Being Right by Tucker Morrow
As a little kid, I was constantly striving to be right. I constantly argued over seemingly insignificant things, and corrected people every instance I got in attempt to prove how smart I was. There was something about always being right that really appealed to me. In our culture today, I think that a lot of people have adopted this philosophy. As Donald Miller says “Sooner or later you just figure out there are some guys who don’t believe in God and they can prove He doesn’t exist, and some other guys who do believe in God and they can prove He does exist, and the argument stopped being about God a long time ago and now it’s about who’s smarter, and I don’t really care.” Our culture argues about all kinds of issues, seemingly for the chance to prove they are intellectually superior, and like Miller, I’m really tired of it.
When I was around 11, my sister, Chandler, was 7 and we argued a lot. We are both fairly hard-headed and she is incredibly intelligent, so that led to some passionate arguing about really insignificant things. I have always been pretty good at arguing (not really a good thing), and people always used to tell me “you should be a lawyer someday!” (I’m pretty sure it was never intended as a compliment). Anyway, Chandler and I were arguing one day about the lyrics to a Nickelback song (like I said, insignificant) and she pointed out to me in the lyric book that she was right.
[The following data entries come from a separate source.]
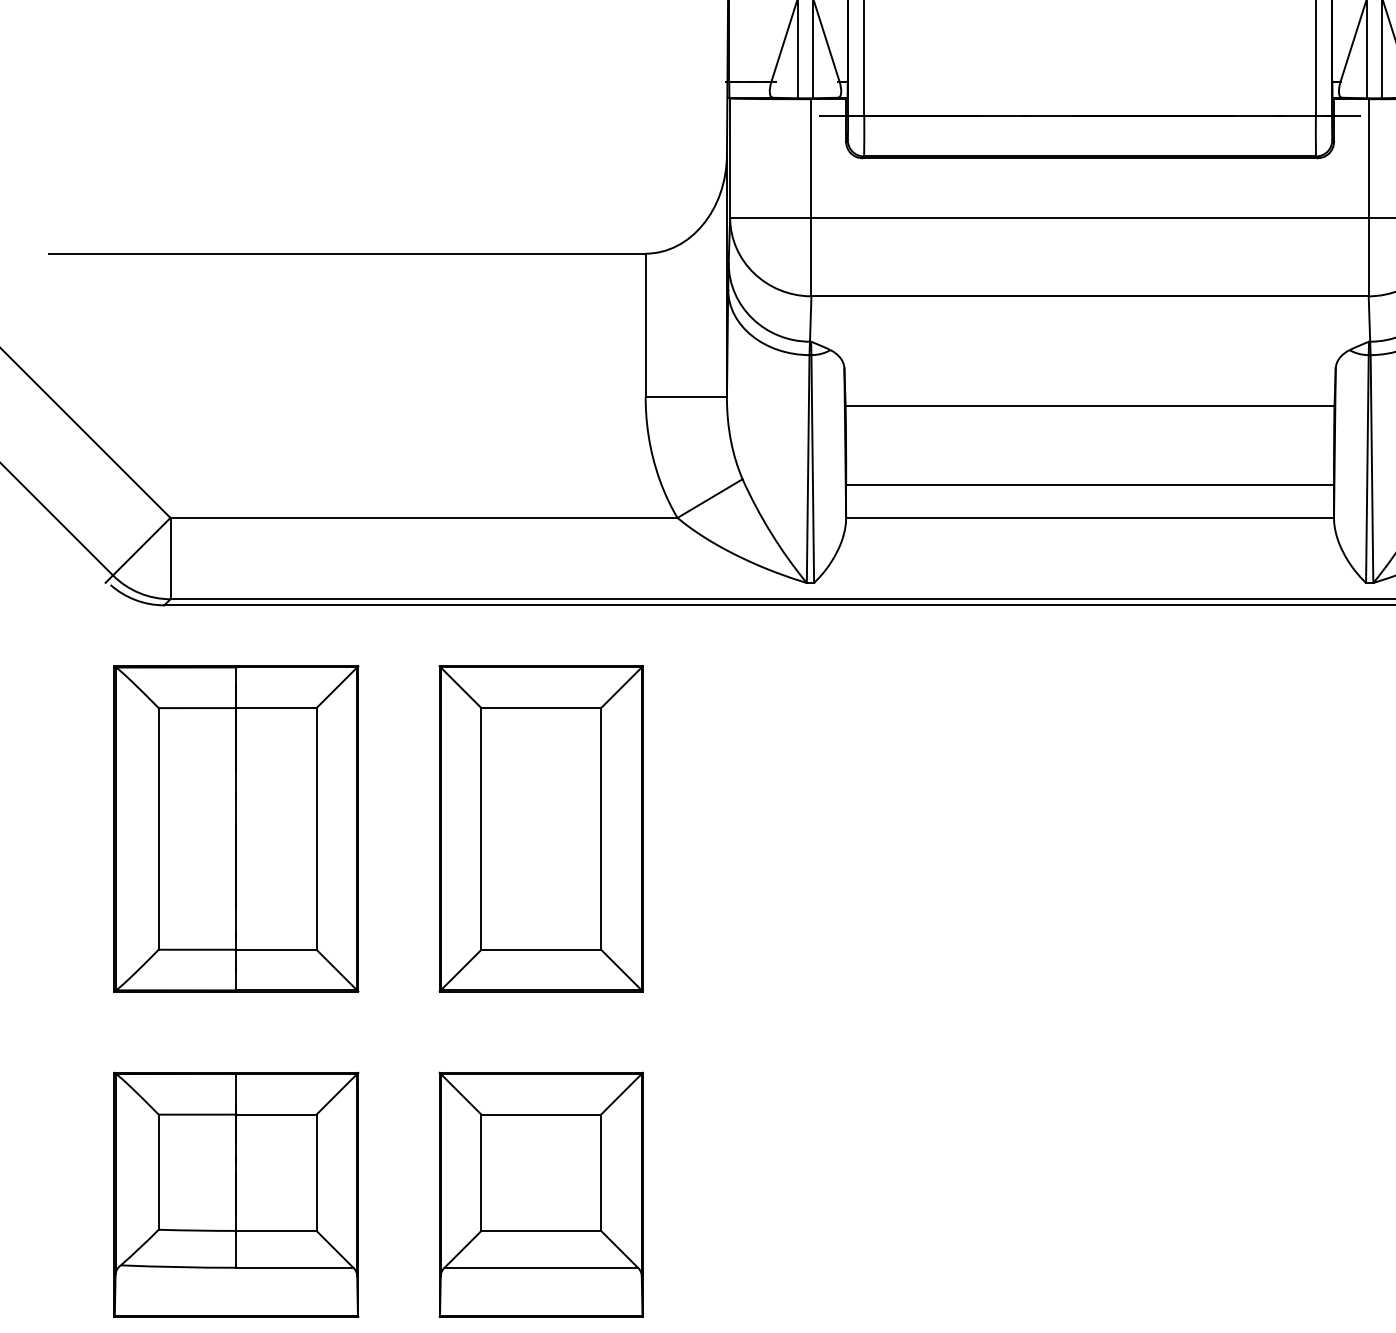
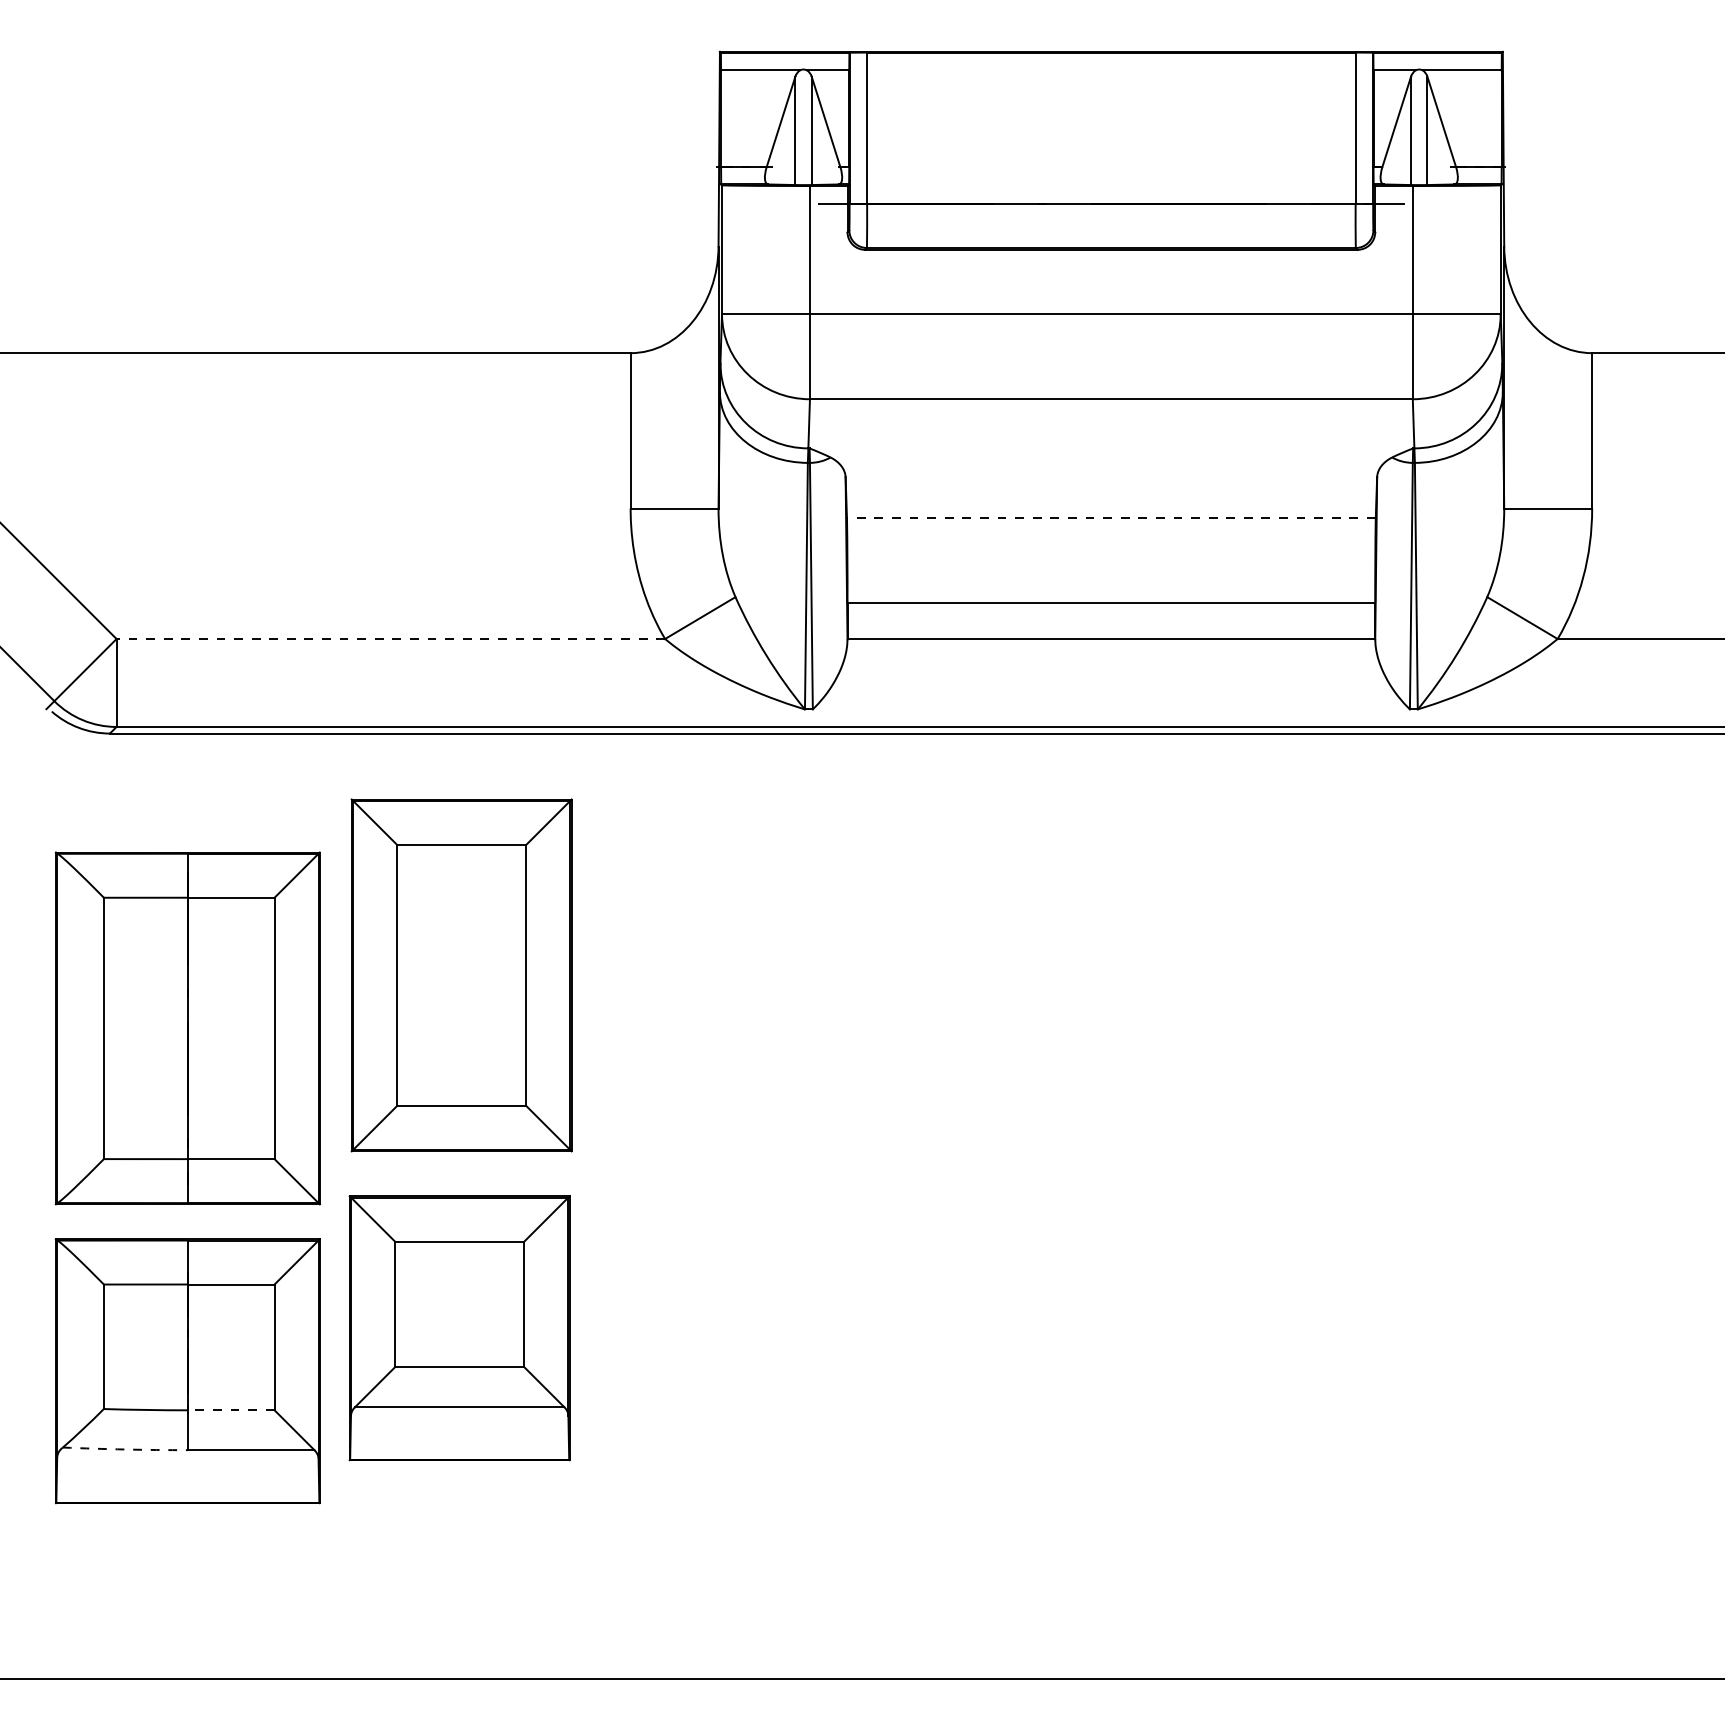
line: (1089, 406) -> (1110, 518), solid -> dashed
line: (423, 518) -> (390, 639), solid -> dashed
part: (236, 828) -> (187, 1028), moved
part: (541, 828) -> (461, 975), moved
part: (541, 1195) -> (459, 1328), moved
line: (275, 1231) -> (230, 1410), solid -> dashed
arc: (178, 1267) -> (125, 1449), solid -> dashed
Not wanting to be defeated, I went online and made a fake MySpace account for the band and issued a fake statement saying “We apologize for the misprint in our lyric book.” I think making up a fake MySpace page for the band Nickelback in order to trick your 7 year old sister into thinking that you know the lyrics to a song better than she does has got to be close to rock bottom. For whatever reason though, I had to be right. I could not take the fact that maybe somebody was smarter than I was in a given subject.
I think the consequences of our culture’s need to be right can be devastating. There are so many daily reminders that people are mean to each other, for the sake of being right. The underlying theme here, in my opinion, is an enormous amount of insecurity. So many people in our culture walk around so insecure about who they are and what they’re worth, that they are willing to verbally attack someone else to feel just a tiny bit of fleeting validation. We turn people into their opinions, and treat them like an idea and not a human in an attempt to try and feel good about ourselves.
This insecurity is rampant in our culture. When you ask almost any little kid why they lost a game, the answer you’ll most likely get is “we didn’t play well” or “the refs sucked.” For some reason, people can no longer admit to the fact that someone is better than them at something. We constantly try and find reasons why someone else is wrong, and never want to admit that maybe part of the problem is with us. This is the very definition of insecurity. The bottom line is this, whenever we correct someone publicly, we are basically saying “Hey everybody look at how right I am and how wrong this other person is, can you believe that?” This reaction is one hundred percent about us, and zero percent about the other person being wrong.
There is no possible way to beat insecurity with insecurity. When we fight people, who are projecting their insecurity on others, by projecting ours on them, everybody loses. The only way to beat insecurity is with love. The way we take on insecurity is by calling out the good things in them. When we treat people as humans, with love, we can disagree with one another in a healthy way. When we allow insecure people the opportunity to set down their insecurity, and step into characteristic traits that we’ve called out of them, we make progress. Instead of posting another Facebook comment in a chain of controversial opinions, we can call the person we are arguing with and tell them what we love about them. When we give people identity, not in being right but in who they are, everybody wins.
All people are looking for validation, and we can give it to them. We can tell the extremely opinionated friend that whatever their stance on an issue, we admire their passion. When we call out good things in people, they live up to them. Like Miller said, all of this arguing is rarely about the issue, and usually about us. Let’s be people who admit when they’re wrong, and don’t get sucked into the trap of trying to massage our egos by always being “right".